The suit serves as an important reminder for donors to do their homework before entrusting money to a nonprofit organization. Good places to start are charity-rating sites Charity Navigator and CharityWatch.
If you’re making a significant contribution, delve into the organization’s annual report, which usually will be found on its website. Look for how much cash the group takes in versus “gifts in kind,” which may be corporate contributions of goods.
Look especially for how much money is spent for administrative purposes. Most reputable charities spend at least 75% of their funds on programs, rather than overhead and fundraising.
Take everything with a grain of salt. Aid for Starving Children’s most recent annual report, for example, says the organization received and spent $14.5 million over a 12-month period, with 93.7% of donations “allocated to life-saving programs.”

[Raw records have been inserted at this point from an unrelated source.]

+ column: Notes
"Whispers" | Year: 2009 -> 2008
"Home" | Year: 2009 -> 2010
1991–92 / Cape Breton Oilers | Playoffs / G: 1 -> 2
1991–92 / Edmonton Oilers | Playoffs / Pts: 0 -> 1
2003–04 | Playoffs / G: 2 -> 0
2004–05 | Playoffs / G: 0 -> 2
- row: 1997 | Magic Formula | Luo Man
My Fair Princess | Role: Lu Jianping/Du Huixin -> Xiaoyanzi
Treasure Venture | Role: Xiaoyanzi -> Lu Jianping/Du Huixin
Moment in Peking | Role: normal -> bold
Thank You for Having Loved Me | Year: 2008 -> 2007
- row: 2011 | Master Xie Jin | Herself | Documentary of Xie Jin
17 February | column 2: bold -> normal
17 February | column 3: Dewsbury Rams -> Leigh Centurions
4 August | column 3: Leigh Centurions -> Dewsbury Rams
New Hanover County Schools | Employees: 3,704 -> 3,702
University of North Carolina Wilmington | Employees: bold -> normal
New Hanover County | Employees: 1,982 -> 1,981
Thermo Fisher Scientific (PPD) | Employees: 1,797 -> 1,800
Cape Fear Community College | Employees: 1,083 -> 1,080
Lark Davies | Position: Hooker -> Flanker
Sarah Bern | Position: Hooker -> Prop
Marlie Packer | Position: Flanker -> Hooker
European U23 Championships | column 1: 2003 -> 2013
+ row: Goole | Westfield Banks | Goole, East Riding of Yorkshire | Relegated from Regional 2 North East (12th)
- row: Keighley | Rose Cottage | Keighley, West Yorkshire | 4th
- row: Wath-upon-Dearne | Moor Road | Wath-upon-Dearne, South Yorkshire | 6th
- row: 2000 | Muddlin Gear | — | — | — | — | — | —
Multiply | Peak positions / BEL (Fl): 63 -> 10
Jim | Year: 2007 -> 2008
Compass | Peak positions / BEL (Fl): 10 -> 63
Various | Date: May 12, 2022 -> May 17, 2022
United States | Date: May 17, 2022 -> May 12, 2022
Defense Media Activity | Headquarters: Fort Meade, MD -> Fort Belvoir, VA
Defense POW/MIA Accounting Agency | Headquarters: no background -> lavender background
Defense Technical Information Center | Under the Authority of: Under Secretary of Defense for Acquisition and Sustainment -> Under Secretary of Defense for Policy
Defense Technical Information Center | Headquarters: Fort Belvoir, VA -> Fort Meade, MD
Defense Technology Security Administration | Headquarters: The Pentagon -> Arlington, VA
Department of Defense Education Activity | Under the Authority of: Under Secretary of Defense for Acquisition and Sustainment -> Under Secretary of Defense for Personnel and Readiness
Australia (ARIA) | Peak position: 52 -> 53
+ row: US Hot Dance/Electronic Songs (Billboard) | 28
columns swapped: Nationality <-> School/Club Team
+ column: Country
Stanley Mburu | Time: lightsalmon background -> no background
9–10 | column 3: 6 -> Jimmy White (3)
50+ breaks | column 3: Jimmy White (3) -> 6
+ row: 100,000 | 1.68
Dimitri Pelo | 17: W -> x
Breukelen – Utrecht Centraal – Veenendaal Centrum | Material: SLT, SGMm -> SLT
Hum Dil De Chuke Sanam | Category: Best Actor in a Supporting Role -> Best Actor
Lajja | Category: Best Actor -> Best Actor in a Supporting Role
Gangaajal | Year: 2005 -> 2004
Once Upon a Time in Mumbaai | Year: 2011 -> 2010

“Aid for Starving Children offers children around the globe a fresh beginning through programs which provide nutritious meals, clean water, education, loving homes, medical care and more!” the report says.
According to the state’s lawsuit, most of the contributions in fact were overvalued drugs with little if any relation to the group’s core mission.
Be wary of any organization that hasn’t been around very long, or that asks you to wire money, or keeps pestering you for more cash. Do a search on GuideStar, which has a database of millions of registered nonprofit organizations.
Finally, don’t let stories about charities that may fail to make the grade deter you from doing good.
There’s a lot of need in the world. Even a modest contribution of time or money can make a difference in other people’s lives.